Atticus runzelte die Stirn und versuchte, sich einen Reim darauf zu machen. Er verstand, worauf Elderish hinauswollte. Die zerbrochenen Scherben, die 19 Kerne, die zu einem Ganzen zusammengefügt werden mussten.
„Wie nervig“, seufzte Atticus innerlich und schüttelte den Kopf.
„Gehen wir einfach Schritt für Schritt vor.“
„Ist das alles?“, fragte Atticus mit neutraler Stimme.
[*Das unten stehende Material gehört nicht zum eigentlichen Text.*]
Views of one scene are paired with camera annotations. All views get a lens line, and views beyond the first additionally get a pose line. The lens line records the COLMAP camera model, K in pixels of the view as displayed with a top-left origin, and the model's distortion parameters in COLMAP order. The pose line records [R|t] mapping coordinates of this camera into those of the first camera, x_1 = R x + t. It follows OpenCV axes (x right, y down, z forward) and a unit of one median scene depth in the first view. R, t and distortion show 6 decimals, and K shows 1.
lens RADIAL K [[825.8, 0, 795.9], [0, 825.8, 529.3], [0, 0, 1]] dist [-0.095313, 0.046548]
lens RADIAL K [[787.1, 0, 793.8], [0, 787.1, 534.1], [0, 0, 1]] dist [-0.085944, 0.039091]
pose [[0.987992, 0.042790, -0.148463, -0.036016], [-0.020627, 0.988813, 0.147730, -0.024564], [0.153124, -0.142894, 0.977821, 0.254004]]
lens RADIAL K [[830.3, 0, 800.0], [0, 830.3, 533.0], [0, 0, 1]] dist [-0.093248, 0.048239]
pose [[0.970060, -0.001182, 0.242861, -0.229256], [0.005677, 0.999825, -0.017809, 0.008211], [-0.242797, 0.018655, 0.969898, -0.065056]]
Nach allem, was Elderish gesagt hatte, erwartete er außer Wissen und dem Artefakt keine weitere Belohnung. „Das Artefakt, mit dem man die Kerne finden kann, muss die Belohnung sein“, dachte er.
„Ja“, antwortete Elderish mit einem kleinen Lächeln. „Aber ich würde dir raten, noch nicht zu gehen.“
Die Sterne verschoben sich und das Bild der Außenwelt erschien vor ihnen.
Atticus‘ Blick wurde schärfer, als er sich auf die Vision konzentrierte. „Was ist hier los?“
Er konnte Cadence und die anderen aus der Festung sehen, wie sie den Vampyros gegenüberstanden und mühelos unterlagen.
Das Bild zoomte auf eine Stelle unweit des Geschehens und sein Blick blieb auf einer Gestalt haften.
Atticus‘ Augen verengten sich zu Schlitzen. Selbst aus dieser Entfernung hatte er keinen Zweifel daran, was er sah.
Ein Vorbild.
Elderish beobachtete Atticus‘ Gesichtsausdruck und lächelte wissend. Er streckte den Arm aus und beschwor einen leuchtenden Kern, der in seiner Handfläche schwebte. Mit einer schnellen Bewegung seines Handgelenks warf er ihn Atticus zu.